Institutional money managers are putting their money on keeping existing clients while paring marketing budgets, a new survey shows.
The Association of Investment Management Sales Executives' Status of the Industry Survey found 29% of respondents had made cuts to client services, while 51% said their firms had cut the marketing budget.
J. Kurt Wood, partner at JRW Partners, Orlando, Fla., and head of AIMSE's communications committee, said most firms are doing all they can to keep clients happy. But that is coming at the expense of other areas such as asset gathering because of limited budgets after three years of down markets.
Conference attendance took the biggest budget hit; 46% of respondents said they have cut back in that area. Entertainment was axed by 35%; travel, 29%.
Other areas that have suffered cuts include: consultant associated institutes, 23%; non-salaried perks, 21%; and marketing materials (brochures, branding, advertising), 19%.
Less than 3% of respondents reported any personnel cutbacks in the marketing departments.
"You have to use the dollars that you have to spend most efficiently," said AIMSE member John Larson, managing director at Gardner Lewis Asset Management, Chadds Ford, Pa.
Watching dollars
Kevin Rochford, managing director, global sales and client service at Northern Trust Global Investments Inc., Chicago, said his firm hasn't cut back travel or conferences, but "we have to watch dollars carefully ... look for ways to spend money smarter; where is the biggest bang for our buck."
Northern's marketers are spending more time on the large end of the pension spectrum, marketing the company's indexing business, which was bolstered significantly with its acquisition of Deutsche Asset Management's passively managed business earlier this year. "You have to make a choice, where is the biggest impact for our business and our shareholders," Mr.
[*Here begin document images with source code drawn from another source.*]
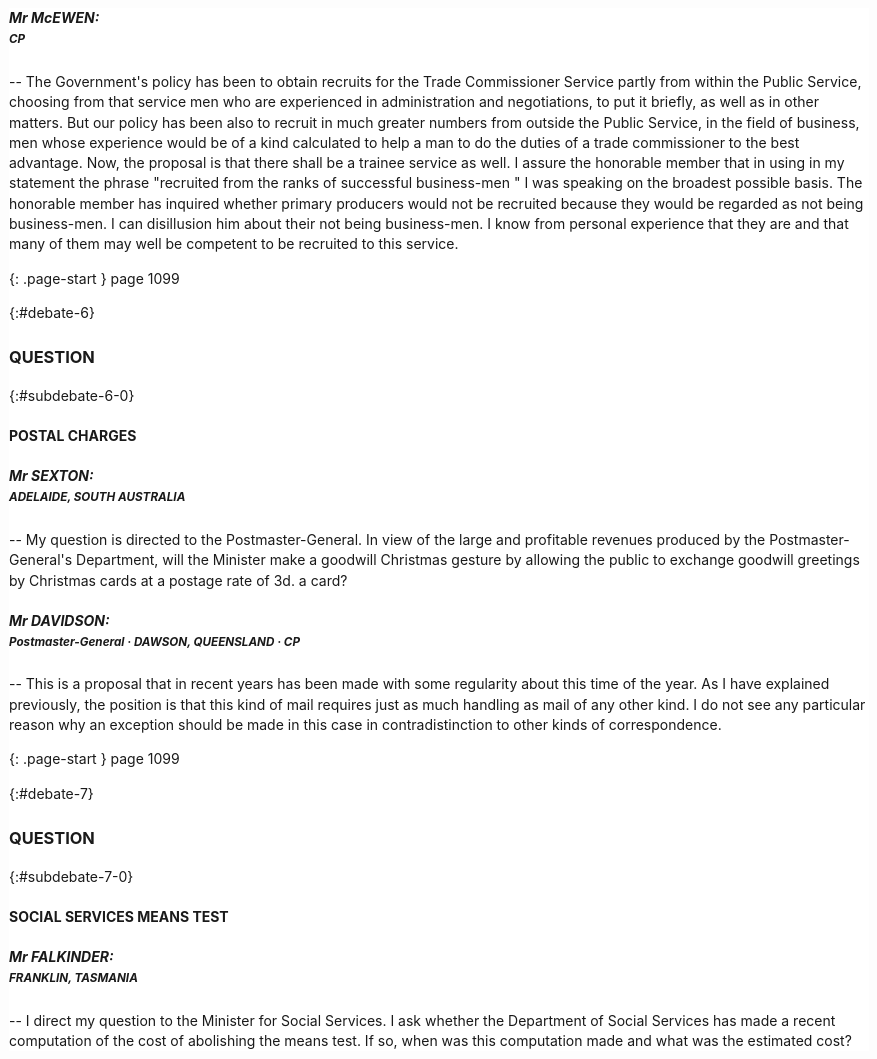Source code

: ##### Mr McEWEN:<br><small class="text-muted">CP</small>

-- The Government's policy has been to obtain recruits for the Trade Commissioner Service partly from within the Public Service, choosing from that service men who are experienced in administration and negotiations, to put it briefly, as well as in other matters. But our policy has been also to recruit in much greater numbers from outside the Public Service, in the field of business, men whose experience would be of a kind calculated to help a man to do the duties of a trade commissioner to the best advantage. Now, the proposal is that there shall be a trainee service as well. I assure the honorable member that in using in my statement the phrase "recruited from the ranks of successful business-men " I was speaking on the broadest possible basis. The honorable member has inquired whether primary producers would not be recruited because they would be regarded as not being business-men. I can disillusion him about their not being business-men. I know from personal experience that they are and that many of them may well be competent to be recruited to this service. 

{: .page-start }
page 1099

{:#debate-6}
### QUESTION

{:#subdebate-6-0}
#### POSTAL CHARGES

##### Mr SEXTON:<br><small class="text-muted">ADELAIDE, SOUTH AUSTRALIA</small>

-- My question is directed to the Postmaster-General. In view of the large and profitable revenues produced by the Postmaster-General's Department, will the Minister make a goodwill Christmas gesture by allowing the public to exchange goodwill greetings by Christmas cards at a postage rate of 3d. a card? 

##### Mr DAVIDSON:<br><small class="text-muted">Postmaster-General &middot; DAWSON, QUEENSLAND &middot; CP</small>

-- This is a proposal that in recent years has been made with some regularity about this time of the year. As I have explained previously, the position is that this kind of mail requires just as much handling as mail of any other kind. I do not see any particular reason why an exception should be made in this case in contradistinction to other kinds of correspondence. 

{: .page-start }
page 1099

{:#debate-7}
### QUESTION

{:#subdebate-7-0}
#### SOCIAL SERVICES MEANS TEST

##### Mr FALKINDER:<br><small class="text-muted">FRANKLIN, TASMANIA</small>

-- I direct my question to the Minister for Social Services. I ask whether the Department of Social Services has made a recent computation of the cost of abolishing the means test. If so, when was this computation made and what was the estimated cost?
Rochford said.
Marketing professionals say that while it might make sense intuitively to scale back on marketing during downturns, that might not be the best strategy.
Dan Sondhelm, partner with SunStar Inc., an Alexandria, Va.-based marketing firm for the financial services industry, said it's better to be more aggressive during bad times because there's more "money in motion." Plan sponsors are fed up with performance, and firms that are out there telling their story "will be on more radar screens," he said.
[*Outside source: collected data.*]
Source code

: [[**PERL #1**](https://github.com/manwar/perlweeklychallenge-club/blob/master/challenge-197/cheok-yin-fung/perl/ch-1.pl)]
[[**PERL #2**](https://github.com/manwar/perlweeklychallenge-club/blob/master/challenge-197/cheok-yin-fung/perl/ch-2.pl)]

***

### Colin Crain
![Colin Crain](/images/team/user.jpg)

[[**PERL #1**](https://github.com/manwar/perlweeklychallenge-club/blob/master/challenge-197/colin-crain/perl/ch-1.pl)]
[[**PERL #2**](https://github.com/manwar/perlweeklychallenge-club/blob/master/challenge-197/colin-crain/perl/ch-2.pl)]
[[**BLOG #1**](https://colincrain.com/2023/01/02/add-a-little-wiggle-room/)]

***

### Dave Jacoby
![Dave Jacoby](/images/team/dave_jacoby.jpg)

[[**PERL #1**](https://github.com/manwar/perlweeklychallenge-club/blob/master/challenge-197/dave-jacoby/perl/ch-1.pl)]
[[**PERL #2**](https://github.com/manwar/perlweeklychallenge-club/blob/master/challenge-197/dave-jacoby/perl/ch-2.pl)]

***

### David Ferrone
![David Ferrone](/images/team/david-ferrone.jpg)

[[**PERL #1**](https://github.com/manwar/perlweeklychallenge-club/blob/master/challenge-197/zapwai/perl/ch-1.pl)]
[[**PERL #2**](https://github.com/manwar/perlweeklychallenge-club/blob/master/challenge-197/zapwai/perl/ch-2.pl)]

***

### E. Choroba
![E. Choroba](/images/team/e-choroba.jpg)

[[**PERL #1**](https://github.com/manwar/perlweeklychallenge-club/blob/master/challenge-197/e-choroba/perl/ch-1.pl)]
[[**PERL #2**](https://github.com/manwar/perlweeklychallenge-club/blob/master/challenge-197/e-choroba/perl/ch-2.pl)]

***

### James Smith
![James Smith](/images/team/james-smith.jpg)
Also, there's less competition because other firms are laying low. "In terms of building a brand, it's a great time for second- and third-tier firms to establish themselves," Mr. Sondhelm said.
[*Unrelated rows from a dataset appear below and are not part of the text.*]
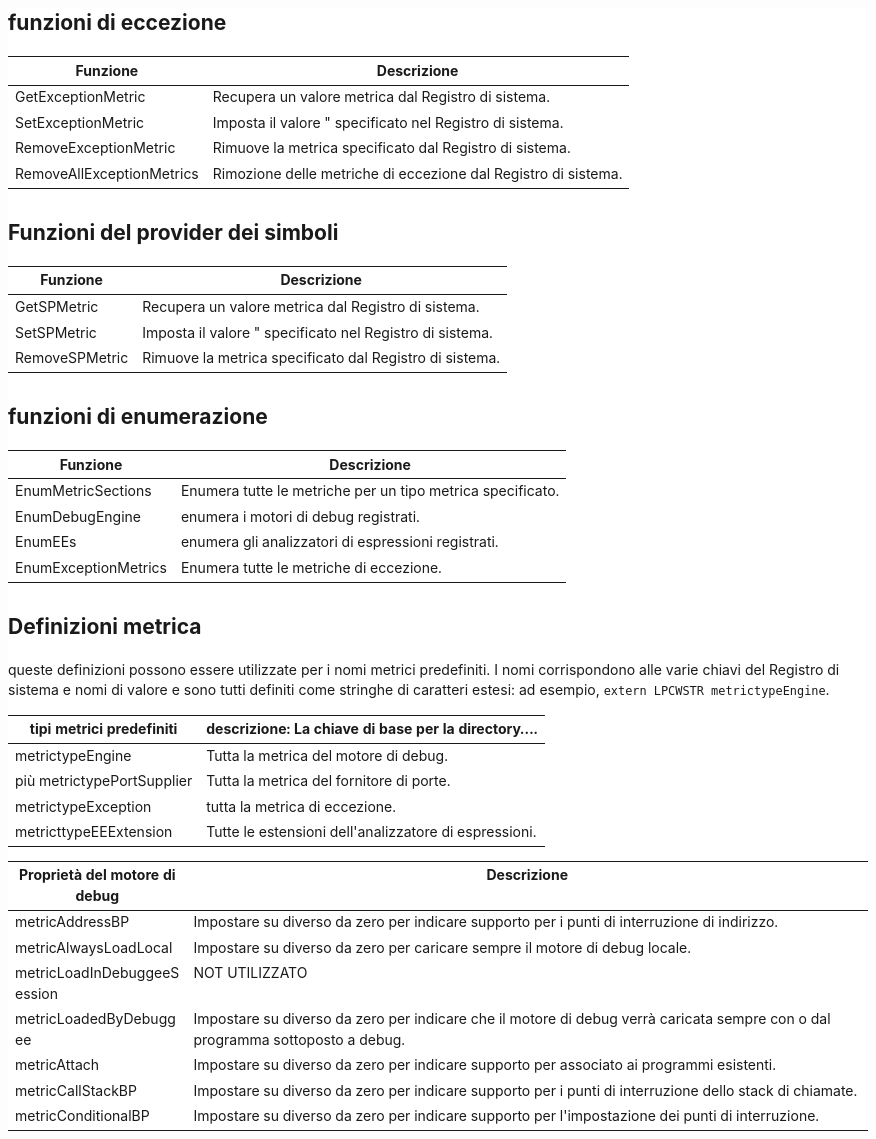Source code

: ## funzioni di eccezione  
  
|Funzione|Descrizione|  
|--------------|-----------------|  
|GetExceptionMetric|Recupera un valore metrica dal Registro di sistema.|  
|SetExceptionMetric|Imposta il valore " specificato nel Registro di sistema.|  
|RemoveExceptionMetric|Rimuove la metrica specificato dal Registro di sistema.|  
|RemoveAllExceptionMetrics|Rimozione delle metriche di eccezione dal Registro di sistema.|  
  
## Funzioni del provider dei simboli  
  
|Funzione|Descrizione|  
|--------------|-----------------|  
|GetSPMetric|Recupera un valore metrica dal Registro di sistema.|  
|SetSPMetric|Imposta il valore " specificato nel Registro di sistema.|  
|RemoveSPMetric|Rimuove la metrica specificato dal Registro di sistema.|  
  
## funzioni di enumerazione  
  
|Funzione|Descrizione|  
|--------------|-----------------|  
|EnumMetricSections|Enumera tutte le metriche per un tipo metrica specificato.|  
|EnumDebugEngine|enumera i motori di debug registrati.|  
|EnumEEs|enumera gli analizzatori di espressioni registrati.|  
|EnumExceptionMetrics|Enumera tutte le metriche di eccezione.|  
  
## Definizioni metrica  
 queste definizioni possono essere utilizzate per i nomi metrici predefiniti.  I nomi corrispondono alle varie chiavi del Registro di sistema e nomi di valore e sono tutti definiti come stringhe di caratteri estesi: ad esempio, `extern LPCWSTR metrictypeEngine`.  
  
|tipi metrici predefiniti|descrizione: La chiave di base per la directory….|  
|------------------------------|-------------------------------------------------------|  
|metrictypeEngine|Tutta la metrica del motore di debug.|  
|più metrictypePortSupplier|Tutta la metrica del fornitore di porte.|  
|metrictypeException|tutta la metrica di eccezione.|  
|metricttypeEEExtension|Tutte le estensioni dell'analizzatore di espressioni.|  
  
|Proprietà del motore di debug|Descrizione|  
|-----------------------------------|-----------------|  
|metricAddressBP|Impostare su diverso da zero per indicare supporto per i punti di interruzione di indirizzo.|  
|metricAlwaysLoadLocal|Impostare su diverso da zero per caricare sempre il motore di debug locale.|  
|metricLoadInDebuggeeSession|NOT UTILIZZATO|  
|metricLoadedByDebuggee|Impostare su diverso da zero per indicare che il motore di debug verrà caricata sempre con o dal programma sottoposto a debug.|  
|metricAttach|Impostare su diverso da zero per indicare supporto per associato ai programmi esistenti.|  
|metricCallStackBP|Impostare su diverso da zero per indicare supporto per i punti di interruzione dello stack di chiamate.|  
|metricConditionalBP|Impostare su diverso da zero per indicare supporto per l'impostazione dei punti di interruzione.|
Some firms have increased their marketing budgets, including Diversified Investment Advisors, Purchase, N.Y., and New York Life Investment Management, Norwood, Mass.
Aggressive in tough times
"We are the most aggressive when times are tough," said Joseph Masterson, senior vice president at Diversified. "It's the only time you can grab back market share," he said. "When everyone is spending, it's tougher to gain market share." Mr. Masterson said the marketing budget increased by 20% across the board in 2002, and the firm experienced a 35% increase in net new business in 2002.
Thomas Clough, managing director at NYLIM, said his firm made a conscious decision early last year to increase its marketing budget to gain market share. In 2002, NYLIM institutional assets climbed 11% to $111 billion, according to Pensions & Investments' Money Manager Survey. NYLIM increased is institutional sales and marketing budget by 25% in 2002, he said.
Overall, the AIMSE survey found that most respondents believe their firm's investment performance was either in line with, or outperformed, the benchmarks. Thirty-eight percent said they outperformed in 2002, while 35% said investment performance was in line. Just 20% said they underperformed.
Over the past three years, 56% said they have outperformed; 21% said they are in line; and just 17% said they underperformed. "Marketers always see the glass as half full," said Mr. Wood.